Apapun yang asli pasti lebih baik dari yang palsu kan. Menabung dan bersabar adalah kunci utamanya. Sisihkanlah uang jajan kalian setiap hari dan bersabarlah makan niscaya kalian akan mampu membeli vcd/dvd asli film favorit kalian. Saya sendiri termasuk pembeli vcd karena harganya jauh lebih murah dari dvd. Selain itu, promo harga dan diskon besar-besaran lebih sering diberlakukan pada produk vcd. Bagi saya, itu cukup menarik perhatian untuk membeli vcd asli. Kalau kamu lebih bersabar sedikit dan menabung lebih banyak, dvd asli film yang kalian idam-idamkan pun akan terbeli. Selain itu, kita semua pun akan menambah dua sifat baik dalam diri kita: rajin menabung dan bersabar. Dua hal tersebut bisa menjadi modal hidup di masa depan. Kebiasaan baik tidak ada salahnya dimulai dari dini kan?
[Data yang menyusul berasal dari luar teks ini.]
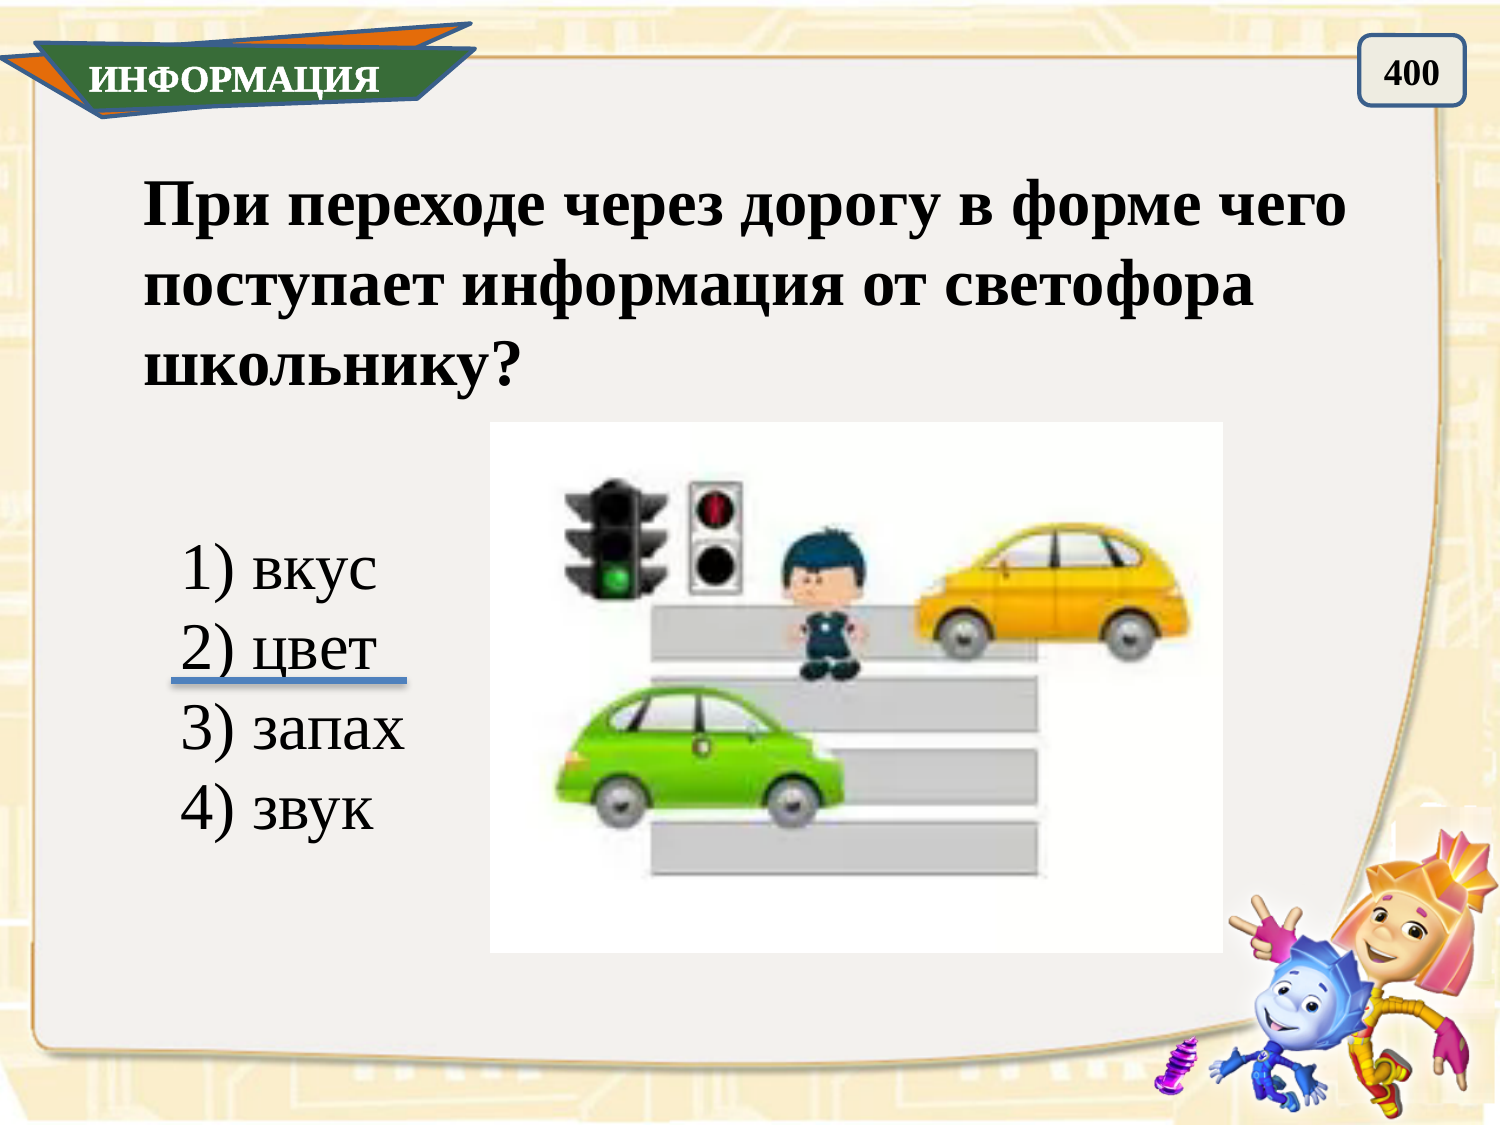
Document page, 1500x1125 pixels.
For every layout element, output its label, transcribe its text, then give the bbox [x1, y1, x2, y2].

text_box 1) вкус 2) цвет 3) запах 4) звук [165, 515, 484, 850]
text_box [0, 23, 476, 118]
text_box 400 [1357, 32, 1467, 108]
picture [0, 0, 1500, 1125]
text_box При переходе через дорогу в форме чего поступает информация от светофора школьнику? [128, 151, 1495, 407]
Coba teman-teman bayangkan, bagaimana jika karya yang kalian buat dengan susah payah dicuri dan diperbanyak orang lain dan diperbanyak untuk keuntungan pribadi? Begitu pula dengan para pelaku industri perfilman. Kalian, yang mengaku penggemar film, pasti tahu ada film-film yang luar biasa bagus. Bayangkan bagaimana perasaan para pembuat film tersebut, yang telah bersusah payah menyajikan karya seni, yang melihat hasil karyanya dijajakan di pinggir jalan dengan harga luar biasa murah. Kalian tidak suka kan kesenian kita diambil orang lain? Upaya melestarikan saja tidak ada, lalu mengapa panik dan demo besar-besaran ketika kesenian kita dirampas? Tidak ubahnya dengan film, bukan? Jadi menurut saya, kalau kalian tidak mulai menghargai karya orang lain, dalam konteks ini adalah film, maka mudah saja: tidak usahlah kalian menonton film. Saya ulangi, tidak usah menonton film.

Tidak setuju dengan semua pendapat saya? Terima kasih, karena setidaknya kalian menghabiskan waktu untuk membaca tulisan aneh saya ini. Mungkin kalian bisa memberikan masukan tentang bagaimana menghindarkan diri dari pembajakan.